Guest column | Fitness, just a stretch away
Stretching properly can increase and improve motion in joints, increase blood flow and decrease the feeling of stiffness; not stretching before and after exercise is a major mistake as working on the muscles without stretching or warm-up may cause an injury
People often prioritise cardiovascular exercise and strength training as part of their workout regime, but forget to stretch. Stretching helps maintain overall health and should be incorporated into one’s fitness routine.
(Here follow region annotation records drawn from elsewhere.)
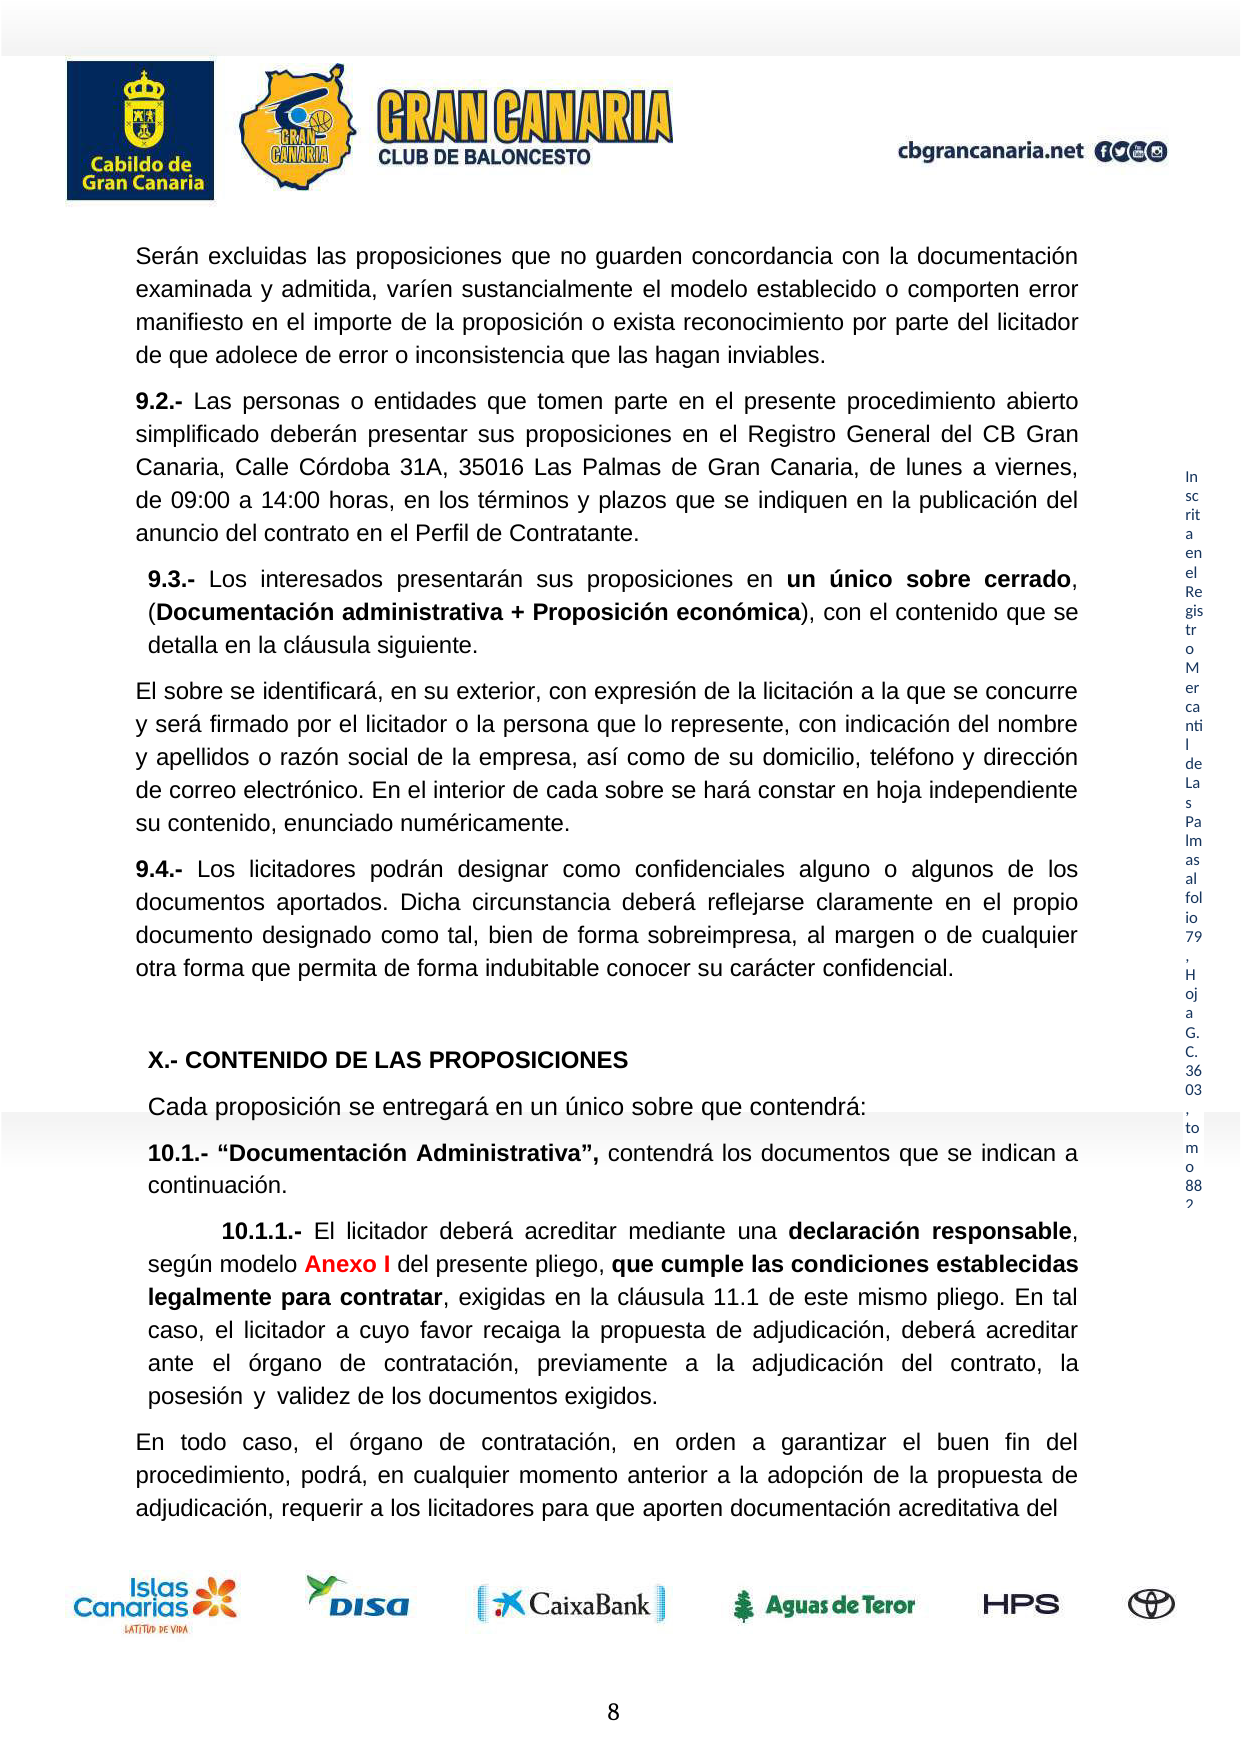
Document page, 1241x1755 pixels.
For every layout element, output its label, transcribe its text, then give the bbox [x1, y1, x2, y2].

text Inscrita en el Registro Mercantil de Las Palmas al folio 79, Hoja G.C. 3603, tomo 882 Gral.- N.I.F.: A-35310598 [1185, 467, 1204, 1207]
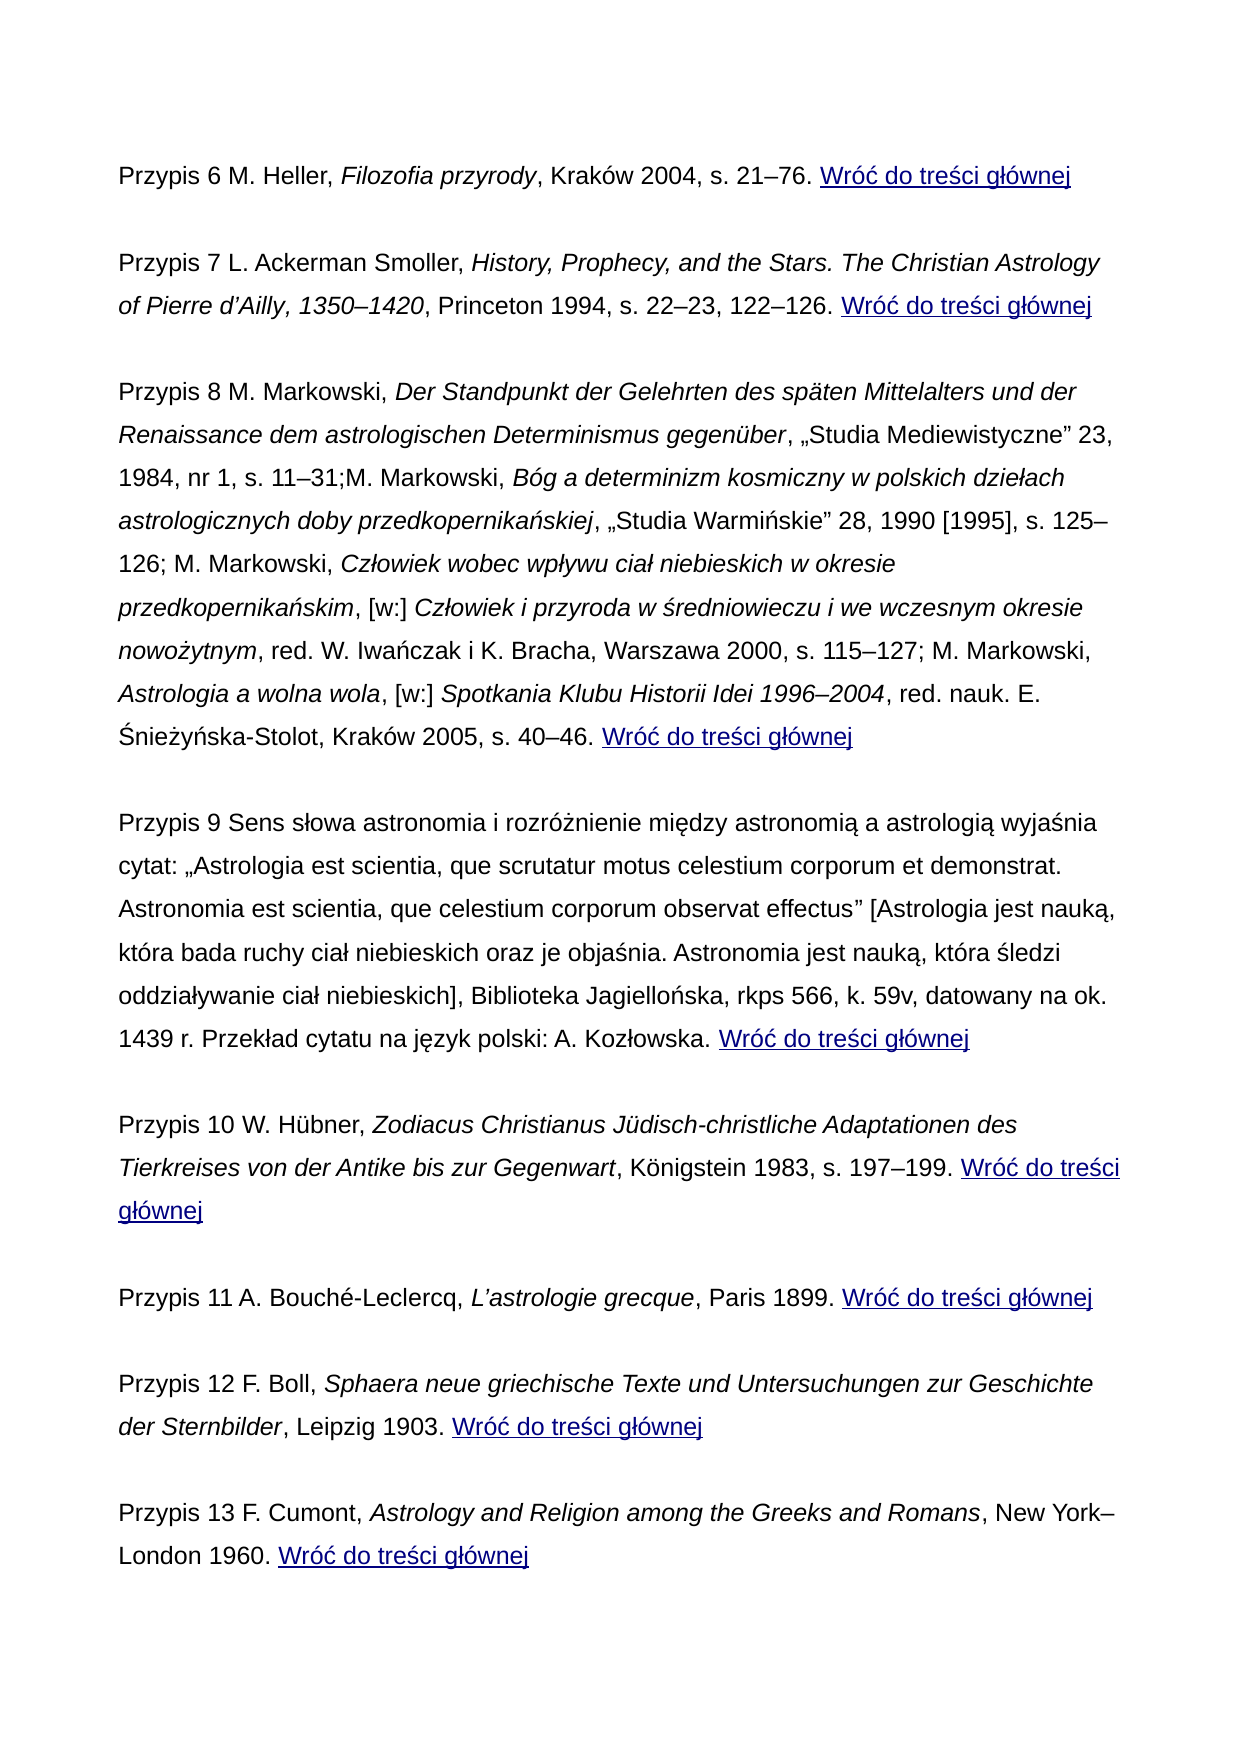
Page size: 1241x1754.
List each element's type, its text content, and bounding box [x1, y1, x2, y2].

text Przypis 8 M. Markowski, Der Standpunkt der Gelehrten des späten Mittelalters und der Renaissance dem astrologischen Determinismus gegenüber, „Studia Mediewistyczne” 23, 1984, nr 1, s. 11–31;M. Markowski, Bóg a determinizm kosmiczny w polskich dziełach astrologicznych doby przedkopernikańskiej, „Studia Warmińskie” 28, 1990 [1995], s. 125–126; M. Markowski, Człowiek wobec wpływu ciał niebieskich w okresie przedkopernikańskim, [w:] Człowiek i przyroda w średniowieczu i we wczesnym okresie nowożytnym, red. W. Iwańczak i K. Bracha, Warszawa 2000, s. 115–127; M. Markowski, Astrologia a wolna wola, [w:] Spotkania Klubu Historii Idei 1996–2004, red. nauk. E. Śnieżyńska-Stolot, Kraków 2005, s. 40–46. Wróć do treści głównej [118, 377, 1122, 751]
text Przypis 6 M. Heller, Filozofia przyrody, Kraków 2004, s. 21–76. Wróć do treści głównej [118, 161, 1122, 190]
text Przypis 11 A. Bouché-Leclercq, L’astrologie grecque, Paris 1899. Wróć do treści głównej [118, 1282, 1122, 1311]
text Przypis 13 F. Cumont, Astrology and Religion among the Greeks and Romans, New York–London 1960. Wróć do treści głównej [118, 1498, 1122, 1570]
text Przypis 10 W. Hübner, Zodiacus Christianus Jüdisch-christliche Adaptationen des Tierkreises von der Antike bis zur Gegenwart, Königstein 1983, s. 197–199. Wróć do treści głównej [118, 1110, 1122, 1225]
text Przypis 7 L. Ackerman Smoller, History, Prophecy, and the Stars. The Christian Astrology of Pierre d’Ailly, 1350–1420, Princeton 1994, s. 22–23, 122–126. Wróć do treści głównej [118, 247, 1122, 319]
text Przypis 9 Sens słowa astronomia i rozróżnienie między astronomią a astrologią wyjaśnia cytat: „Astrologia est scientia, que scrutatur motus celestium corporum et demonstrat. Astronomia est scientia, que celestium corporum observat effectus” [Astrologia jest nauką, która bada ruchy ciał niebieskich oraz je objaśnia. Astronomia jest nauką, która śledzi oddziaływanie ciał niebieskich], Biblioteka Jagiellońska, rkps 566, k. 59v, datowany na ok. 1439 r. Przekład cytatu na język polski: A. Kozłowska. Wróć do treści głównej [118, 808, 1122, 1052]
text Przypis 12 F. Boll, Sphaera neue griechische Texte und Untersuchungen zur Geschichte der Sternbilder, Leipzig 1903. Wróć do treści głównej [118, 1369, 1122, 1441]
It beneficial for all age groups and can be tailored as per each individual’s age, activity and fitness levels and goals. While children are naturally flexible, they too should perform stretching exercises everyday as their muscles may become tight, particularly during growth spurts.
Stretching properly can increase and improve motion in joints, increase blood flow and decrease the feeling of stiffness. Not stretching before and after exercise is a major mistake as working on the muscles without stretching or warm-up may cause an injury. There are different types of stretches – dynamic and static. In dynamic stretching, muscles and joints are moved through a full range of motion during active movement. Dynamic exercises help warming up the muscle, increases flexibility and blood flow to an area, enhances muscular performance by improving speed, agility and acceleration, decreases the risk of injury and passive stiffness.
Static stretching improves one’s flexibility and range of motion, it can also help muscles recover faster after a workout, leading to less pain and stiffness. Static stretching is also a great way to release stress and tension from muscles, which can help one feel more relaxed.
The benefits of stretching are:
Decreased stress : High levels of stress can cause one’s muscles to feel tense and tight. Stretching muscles can help them relax, and when combined with mindful breathing exercises, it can also reduce stress and anxiety.
Stretching reduces lactic acid build up: The body produces lactic acid whenever one exercises, which contributes to sore, and achy muscles. Stretching can help reduce the accumulation of lactic acid in the body. It also relaxes tense muscles.
Helps with arthritic pain: An inactive lifestyle can cause muscles to tighten and lose flexibility over time and the chances of tears and aches, not only in muscles, but also in the tissues surrounding the joints. Stretching warms up the muscles and loosens joints to help one move better.
The elderly should also make it a point to stretch because even though our bodies start to degenerate with age, maintaining mobility can be difficult for many. Muscles and joints weaken and the range of movement deteriorates, both osteoarthritis and spinal stenosis are a natural part of aging, and sometimes lack of calcium affects bone density. Weakened bones can add to posture problems that cannot directly be avoided. Stretching may greatly alleviate these problems, while increasing circulation, muscle control, and improving balance and coordination.
Stretching reduces the risk of falling, which is a major concern among older adults. As we age, our body’s water content in connective tissue, such as ligaments and tendons, decreases, resulting in reduced elasticity and flexibility. This can cause pain in the lower back and between the shoulder blades.
So, one should stretch and keep fit!